From mboxrd@z Thu Jan  1 00:00:00 1970
X-Spam-Checker-Version: SpamAssassin 3.4.4 (2020-01-24) on inbox.vuxu.org
X-Spam-Level: 
X-Spam-Status: No, score=-3.3 required=5.0 tests=MAILING_LIST_MULTI,
	RCVD_IN_DNSWL_MED,RCVD_IN_MSPIKE_H3,RCVD_IN_MSPIKE_WL autolearn=ham
	autolearn_force=no version=3.4.4
Received: (qmail 7234 invoked from network); 25 May 2021 00:30:57 -0000
Received: from mother.openwall.net (195.42.179.200)
  by inbox.vuxu.org with ESMTPUTF8; 25 May 2021 00:30:57 -0000
Received: (qmail 24551 invoked by uid 550); 25 May 2021 00:30:55 -0000
Mailing-List: contact musl-help@lists.openwall.com; run by ezmlm
Precedence: bulk
List-Post: <mailto:musl@lists.openwall.com>
List-Help: <mailto:musl-help@lists.openwall.com>
List-Unsubscribe: <mailto:musl-unsubscribe@lists.openwall.com>
List-Subscribe: <mailto:musl-subscribe@lists.openwall.com>
List-ID: <musl.lists.openwall.com>
Reply-To: musl@lists.openwall.com
Received: (qmail 24533 invoked from network); 25 May 2021 00:30:54 -0000
Date: Mon, 24 May 2021 20:30:41 -0400
From: Rich Felker <dalias@libc.org>
To: Konstantin Isakov <dragonroot@gmail.com>
Cc: musl@lists.openwall.com
Message-ID: <20210525003040.GE2546@brightrain.aerifal.cx>
References: <CAMOBWkOsdWXqva-5LVYo76jcBEr8TkE6V-O69XRw0ruhn5Fd_g@mail.gmail.com>
 <20210524215021.GC2546@brightrain.aerifal.cx>
 <CAMOBWkPjcqSnPHCMdFdfyyXD-ovKXg0k6014mENcgeHJ+O-akg@mail.gmail.com>
MIME-Version: 1.0
Content-Type: text/plain; charset=us-ascii
Content-Disposition: inline
In-Reply-To: <CAMOBWkPjcqSnPHCMdFdfyyXD-ovKXg0k6014mENcgeHJ+O-akg@mail.gmail.com>
User-Agent: Mutt/1.5.21 (2010-09-15)
Subject: Re: [musl] [BUG] swprintf() doesn't handle Unicode characters
 correctly

On Mon, May 24, 2021 at 08:04:04PM -0400, Konstantin Isakov wrote:
> Thanks for replying!
> 
> That fixed it.
> 
> I'm surprised, however, that this is required given that in this case
> swprintf() operates on wchars exclusively -- taking wchar arguments and
> producing wchar output. I'd expect that in the worst case scenario it would
> have to convert from single chars to wide chars, but never the other way
> around, so the representation requirement seems strange. That setlocale()
> step also doesn't seem to be needed with glibc.

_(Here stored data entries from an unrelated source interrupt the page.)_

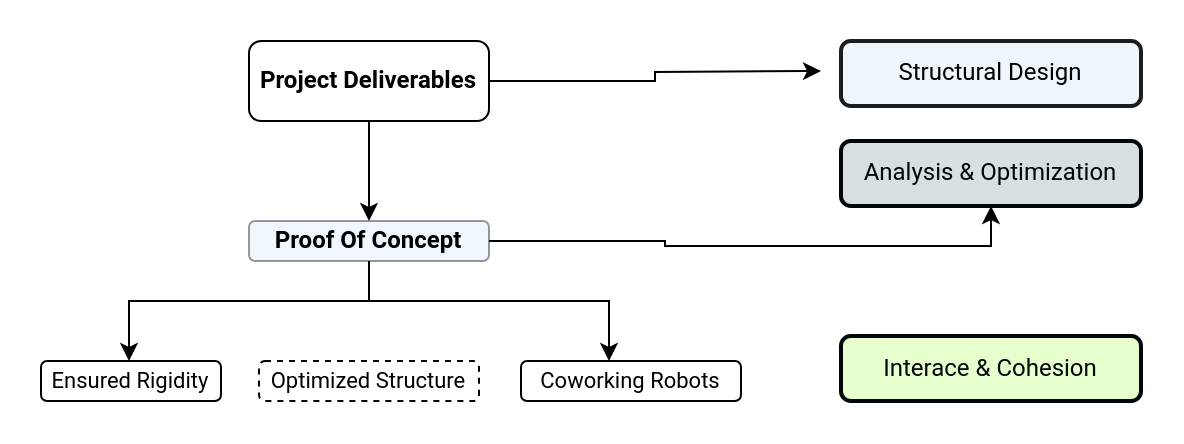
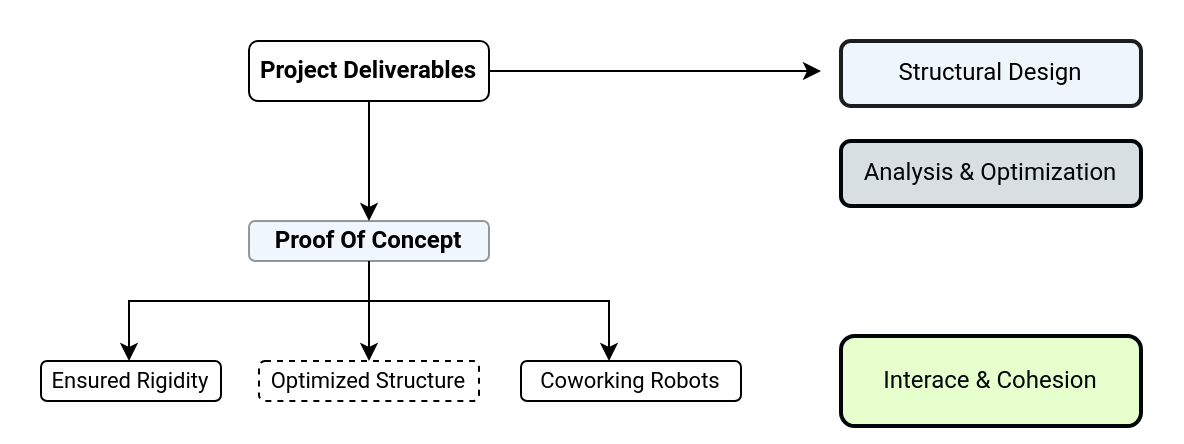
  <mxCell id="0" />
  <mxCell id="1" parent="0" />
  <mxCell id="2" value="" style="edgeStyle=orthogonalEdgeStyle;rounded=0;orthogonalLoop=1;jettySize=auto;html=1;" edge="1" parent="1" source="4" target="8"><mxGeometry relative="1" as="geometry" /></mxCell>
  <mxCell id="3" style="edgeStyle=orthogonalEdgeStyle;rounded=0;orthogonalLoop=1;jettySize=auto;html=1;" edge="1" parent="1" source="4"><mxGeometry relative="1" as="geometry"><mxPoint x="410" y="35" as="targetPoint" /></mxGeometry></mxCell>
- <mxCell id="4" value="&lt;p&gt;&lt;font data-font-src=&quot;https://fonts.googleapis.com/css?family=Roboto&quot; face=&quot;Roboto&quot;&gt;&lt;b&gt;Project Deliverables&lt;/b&gt;&lt;/font&gt;&lt;/p&gt;" style="rounded=1;whiteSpace=wrap;html=1;" vertex="1" parent="1"><mxGeometry x="124" y="20" width="120" height="40" as="geometry" /></mxCell>
+ <mxCell id="4" value="&lt;p&gt;&lt;font data-font-src=&quot;https://fonts.googleapis.com/css?family=Roboto&quot; face=&quot;Roboto&quot;&gt;&lt;b&gt;Project Deliverables&lt;/b&gt;&lt;/font&gt;&lt;/p&gt;" style="rounded=1;whiteSpace=wrap;html=1;" vertex="1" parent="1"><mxGeometry x="124" y="20" width="120" height="30" as="geometry" /></mxCell>
  <mxCell id="5" value="" style="edgeStyle=orthogonalEdgeStyle;rounded=0;orthogonalLoop=1;jettySize=auto;html=1;" edge="1" parent="1" source="8"><mxGeometry relative="1" as="geometry"><mxPoint x="64" y="180" as="targetPoint" /><Array as="points"><mxPoint x="184" y="150" /><mxPoint x="64" y="150" /></Array></mxGeometry></mxCell>
  <mxCell id="6" style="edgeStyle=orthogonalEdgeStyle;rounded=0;orthogonalLoop=1;jettySize=auto;html=1;entryX=0.5;entryY=0;entryDx=0;entryDy=0;" edge="1" parent="1" source="8"><mxGeometry relative="1" as="geometry"><mxPoint x="304" y="180" as="targetPoint" /><Array as="points"><mxPoint x="184" y="150" /><mxPoint x="304" y="150" /></Array></mxGeometry></mxCell>
- <mxCell id="7" style="edgeStyle=orthogonalEdgeStyle;rounded=0;orthogonalLoop=1;jettySize=auto;html=1;" edge="1" parent="1" source="8" target="13"><mxGeometry relative="1" as="geometry" /></mxCell>
+ <mxCell id="7" style="edgeStyle=orthogonalEdgeStyle;rounded=0;orthogonalLoop=1;jettySize=auto;html=1;entryX=0.5;entryY=0;entryDx=0;entryDy=0;" edge="1" parent="1" source="8" target="10"><mxGeometry relative="1" as="geometry" /></mxCell>
  <mxCell id="8" value="&lt;font data-font-src=&quot;https://fonts.googleapis.com/css?family=Roboto&quot; face=&quot;Roboto&quot;&gt;&lt;b&gt;Proof Of Concept&lt;/b&gt;&lt;/font&gt;" style="whiteSpace=wrap;html=1;rounded=1;fillColor=#dae8fc;strokeColor=#000000;gradientColor=none;opacity=40;" vertex="1" parent="1"><mxGeometry x="124" y="110" width="120" height="20" as="geometry" /></mxCell>
  <mxCell id="9" value="&lt;font style=&quot;font-size: 11px;&quot; data-font-src=&quot;https://fonts.googleapis.com/css?family=Roboto&quot; face=&quot;Roboto&quot;&gt;Ensured Rigidity&lt;/font&gt;" style="whiteSpace=wrap;html=1;rounded=1;" vertex="1" parent="1"><mxGeometry x="20" y="180" width="90" height="20" as="geometry" /></mxCell>
  <mxCell id="10" value="&lt;font face=&quot;Roboto&quot;&gt;&lt;span style=&quot;font-size: 11px;&quot;&gt;Optimized Structure&lt;/span&gt;&lt;/font&gt;" style="whiteSpace=wrap;html=1;rounded=1;dashed=1;" vertex="1" parent="1"><mxGeometry x="129" y="180" width="110" height="20" as="geometry" /></mxCell>
  <mxCell id="11" value="&lt;span style=&quot;font-size: 11px;&quot;&gt;&lt;font data-font-src=&quot;https://fonts.googleapis.com/css?family=Roboto&quot; face=&quot;Roboto&quot;&gt;Coworking Robots&lt;/font&gt;&lt;/span&gt;" style="whiteSpace=wrap;html=1;rounded=1;" vertex="1" parent="1"><mxGeometry x="260" y="180" width="110" height="20" as="geometry" /></mxCell>
  <mxCell id="12" value="&lt;font face=&quot;Roboto&quot;&gt;Structural Design&lt;/font&gt;" style="rounded=1;whiteSpace=wrap;html=1;fillColor=#EDF6FC;strokeColor=#040608;strokeWidth=2;opacity=90;" vertex="1" parent="1"><mxGeometry x="420" y="20" width="150" height="32.5" as="geometry" /></mxCell>
  <mxCell id="13" value="&lt;font color=&quot;#00060a&quot; data-font-src=&quot;https://fonts.googleapis.com/css?family=Roboto&quot; face=&quot;Roboto&quot;&gt;Analysis &amp;amp; Optimization&lt;/font&gt;" style="rounded=1;whiteSpace=wrap;html=1;fillColor=#D7DFE2;fontColor=#ffffff;strokeColor=#00060A;strokeWidth=2;" vertex="1" parent="1"><mxGeometry x="420" y="70" width="150" height="32.5" as="geometry" /></mxCell>
- <mxCell id="14" value="&lt;font data-font-src=&quot;https://fonts.googleapis.com/css?family=Roboto&quot; face=&quot;Roboto&quot; color=&quot;#00060a&quot;&gt;Interace &amp;amp; Cohesion&lt;/font&gt;" style="rounded=1;whiteSpace=wrap;html=1;strokeWidth=2;fillColor=#E6FFCC;fontColor=#ffffff;strokeColor=#00060A;" vertex="1" parent="1"><mxGeometry x="420" y="167.5" width="150" height="32.5" as="geometry" /></mxCell>
+ <mxCell id="14" value="&lt;font data-font-src=&quot;https://fonts.googleapis.com/css?family=Roboto&quot; face=&quot;Roboto&quot; color=&quot;#00060a&quot;&gt;Interace &amp;amp; Cohesion&lt;/font&gt;" style="rounded=1;whiteSpace=wrap;html=1;strokeWidth=2;fillColor=#E6FFCC;fontColor=#ffffff;strokeColor=#00060A;" vertex="1" parent="1"><mxGeometry x="420" y="167.5" width="150" height="45" as="geometry" /></mxCell>
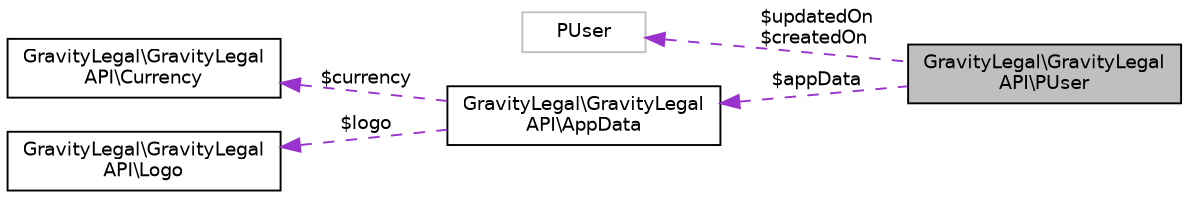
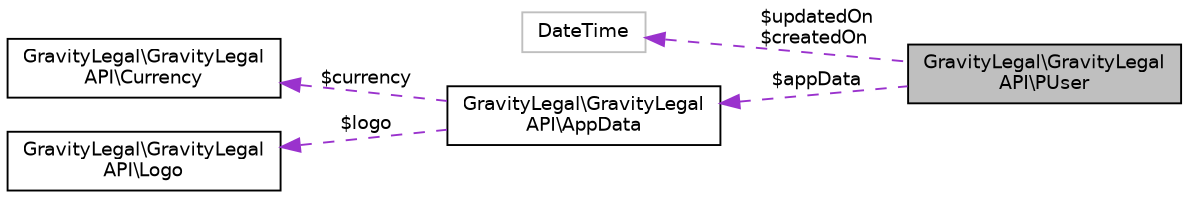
  digraph {
    rankdir=LR
    node [color=black fillcolor=white fontname=Helvetica fontsize=10 shape=record style=filled]
    edge [color=darkorchid3 dir=back fontname=Helvetica fontsize=10 labelfontname=Helvetica labelfontsize=10 style=dashed]
    n1 [fillcolor=grey75 fontcolor=black height=0.2 label="GravityLegal\\GravityLegal\lAPI\\PUser" width=0.4]
-   n2 [color=grey75 height=0.2 label=PUser width=0.4]
+   n2 [color=grey75 height=0.2 label=DateTime width=0.4]
    n3 [height=0.2 label="GravityLegal\\GravityLegal\lAPI\\AppData" width=0.4]
    n4 [height=0.2 label="GravityLegal\\GravityLegal\lAPI\\Currency" width=0.4]
    n5 [height=0.2 label="GravityLegal\\GravityLegal\lAPI\\Logo" width=0.4]
    n2 -> n1 [label=" $updatedOn\n$createdOn"]
    n3 -> n1 [label=" $appData"]
    n4 -> n3 [label=" $currency"]
    n5 -> n3 [label=" $logo"]
  }
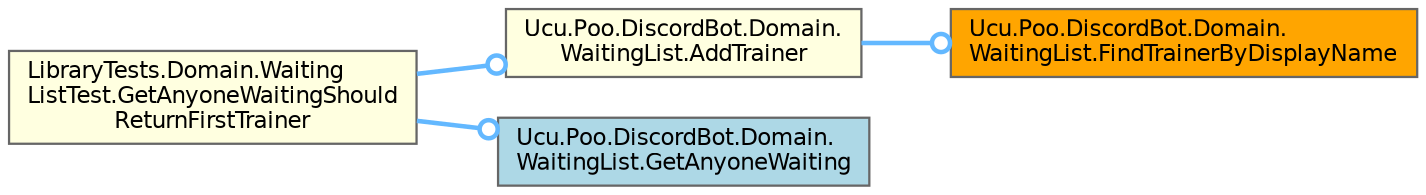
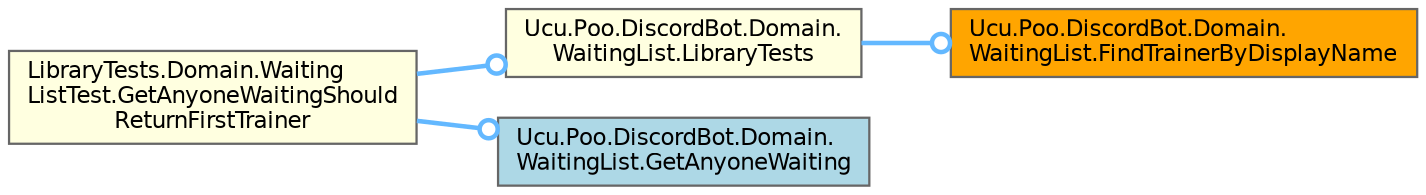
  digraph {
    rankdir=LR
    node [color=grey40 fillcolor=lightyellow fontname=Helvetica fontsize=10 shape=box style=filled]
    edge [color=steelblue1 fontname=Helvetica fontsize=10 labelfontname=Helvetica labelfontsize=10 style=bold arrowhead=odot]
    n1 [color=gray40 fontcolor=black height=0.2 label="LibraryTests.Domain.Waiting\lListTest.GetAnyoneWaitingShould\lReturnFirstTrainer" width=0.4]
-   n2 [height=0.2 label="Ucu.Poo.DiscordBot.Domain.\lWaitingList.AddTrainer" width=0.4]
+   n2 [height=0.2 label="Ucu.Poo.DiscordBot.Domain.\lWaitingList.LibraryTests" width=0.4]
    n3 [fillcolor=lightblue height=0.2 label="Ucu.Poo.DiscordBot.Domain.\lWaitingList.GetAnyoneWaiting" width=0.4]
    n4 [fillcolor=orange height=0.2 label="Ucu.Poo.DiscordBot.Domain.\lWaitingList.FindTrainerByDisplayName" width=0.4]
    n1 -> n2
    n1 -> n3
    n2 -> n4
  }
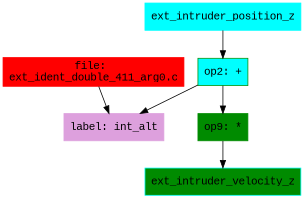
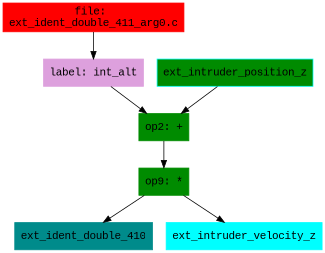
  digraph {
    fontname="Liberation Mono"
    node [color=green4 fontname="Liberation Mono" shape=box style=filled]
    edge [fontname="Liberation Mono"]
    n1 [color=red label="file: \next_ident_double_411_arg0.c"]
    n2 [color=plum label="label: int_alt"]
-   n3 [label="op2: +" fillcolor=cyan1]
+   n3 [label="op2: +"]
    n4 [label="op9: *"]
-   n5 [color=cyan1 label=ext_intruder_position_z]
-   n7 [color=cyan1 label=ext_intruder_velocity_z fillcolor=green4]
+   n5 [color=cyan1 label=ext_intruder_position_z fillcolor=green4]
+   n6 [color=cyan4 label=ext_ident_double_410]
+   n7 [color=cyan1 label=ext_intruder_velocity_z]
    n1 -> n2
-   n3 -> n2
+   n2 -> n3
    n3 -> n4
+   n4 -> n6
    n4 -> n7
    n5 -> n3
  }
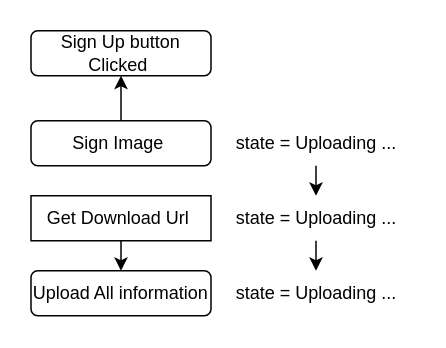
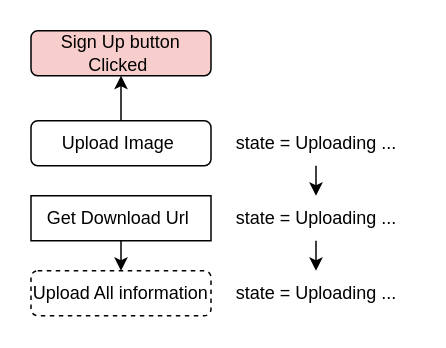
  <mxCell id="0" />
  <mxCell id="1" parent="0" />
  <mxCell id="2" value="" style="edgeStyle=none;html=1;" edge="1" parent="1" source="3" target="12"><mxGeometry relative="1" as="geometry" /></mxCell>
- <mxCell id="3" value="Sign Image&amp;nbsp;" style="rounded=1;whiteSpace=wrap;html=1;" vertex="1" parent="1"><mxGeometry x="20" y="80" width="120" height="30" as="geometry" /></mxCell>
+ <mxCell id="3" value="Upload Image&amp;nbsp;" style="rounded=1;whiteSpace=wrap;html=1;" vertex="1" parent="1"><mxGeometry x="20" y="80" width="120" height="30" as="geometry" /></mxCell>
  <mxCell id="4" value="" style="edgeStyle=none;html=1;" edge="1" parent="1" source="5" target="6"><mxGeometry relative="1" as="geometry" /></mxCell>
  <mxCell id="5" value="Get Download Url&amp;nbsp;" style="whiteSpace=wrap;html=1;rounded=0;" vertex="1" parent="1"><mxGeometry x="20" y="130" width="120" height="30" as="geometry" /></mxCell>
- <mxCell id="6" value="Upload All information" style="rounded=1;whiteSpace=wrap;html=1;" vertex="1" parent="1"><mxGeometry x="20" y="180" width="120" height="30" as="geometry" /></mxCell>
+ <mxCell id="6" value="Upload All information" style="rounded=1;whiteSpace=wrap;html=1;dashed=1;" vertex="1" parent="1"><mxGeometry x="20" y="180" width="120" height="30" as="geometry" /></mxCell>
  <mxCell id="7" value="" style="edgeStyle=none;html=1;" edge="1" parent="1" source="8" target="10"><mxGeometry relative="1" as="geometry" /></mxCell>
  <mxCell id="8" value="state = Uploading ..." style="text;html=1;align=center;verticalAlign=middle;resizable=0;points=[];autosize=1;strokeColor=none;fillColor=none;" vertex="1" parent="1"><mxGeometry x="145" y="80" width="130" height="30" as="geometry" /></mxCell>
  <mxCell id="9" value="" style="edgeStyle=none;html=1;" edge="1" parent="1" source="10" target="11"><mxGeometry relative="1" as="geometry" /></mxCell>
  <mxCell id="10" value="state = Uploading ..." style="text;html=1;align=center;verticalAlign=middle;resizable=0;points=[];autosize=1;strokeColor=none;fillColor=none;" vertex="1" parent="1"><mxGeometry x="145" y="130" width="130" height="30" as="geometry" /></mxCell>
  <mxCell id="11" value="state = Uploading ..." style="text;html=1;align=center;verticalAlign=middle;resizable=0;points=[];autosize=1;strokeColor=none;fillColor=none;" vertex="1" parent="1"><mxGeometry x="145" y="180" width="130" height="30" as="geometry" /></mxCell>
- <mxCell id="12" value="Sign Up button Clicked&amp;nbsp;" style="rounded=1;whiteSpace=wrap;html=1;" vertex="1" parent="1"><mxGeometry x="20" y="20" width="120" height="30" as="geometry" /></mxCell>
+ <mxCell id="12" value="Sign Up button Clicked&amp;nbsp;" style="rounded=1;whiteSpace=wrap;html=1;fillColor=#f8cecc;" vertex="1" parent="1"><mxGeometry x="20" y="20" width="120" height="30" as="geometry" /></mxCell>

Yes, it's not clear to me whether the glibc behavior is conforming or
not. As specified,

  In addition, all forms of fwprintf() shall fail if:

  [EILSEQ]
    A wide-character code that does not correspond
    to a valid character has been detected.

  ...

The "has been detected" wording may allow for the possibility of
ignoring the error, as glibc does, if the function is implemented such
that no conversion takes place (or, for fwprintf, such that conversion
is deferred until flush time) and thus no "detection" takes place. But
it's wrong to assume the operation will succeed.

In musl, there is no separate wide stdio buffering mode; conversion to
a multibyte sequence happens at (logical) fputwc time, and in the case
of swprintf, conversion (in this case, conversion back) to a wchar_t[]
string occurs at flush time.

Rich


> On Mon, May 24, 2021 at 5:50 PM Rich Felker <dalias@libc.org> wrote:
> 
> > On Mon, May 24, 2021 at 12:39:35AM -0400, Konstantin Isakov wrote:
> > > Hi,
> > >
> > > The following program:
> > >
> > > ===================================
> > > #include <stdio.h>
> > > #include <wchar.h>
> > >
> > > int main()
> > > {
> > >   wchar_t buf[ 32 ];
> > >
> > >   swprintf( buf, sizeof( buf ) / sizeof( *buf ), L"ab\u00E1c" );
> > >
> > >   for ( wchar_t * p = buf; *p; ++p )
> > >     printf( "%u\n", ( unsigned ) *p );
> > >
> > >   return 0;
> > > }
> > > ===================================
> > >
> > > With musl 1.2.2 produces the following output:
> > > 97
> > > 98
> > >
> > > The expected output is:
> > > 97
> > > 98
> > > 225
> > > 99
> > >
> > > With musl, only the first two characters ('a' and 'b') are processed, and
> > > the string ends on a Unicode character (U+00E1, which is an 'a' with
> > acute
> > > accent), instead of outputting it and the last character, 'c'.
> > >
> > > Please CC me when replying. Thanks!
> >
> > You need to call setlocale(LC_CTYPE, ""). Otherwise the character
> > \u00e1 is unrepresentable, because POSIX requires the C locale be
> > single-byte and you're in the C locale until you call setlocale, and
> > thus produces an encoding error (EILSEQ).
> >
> > Rich
> >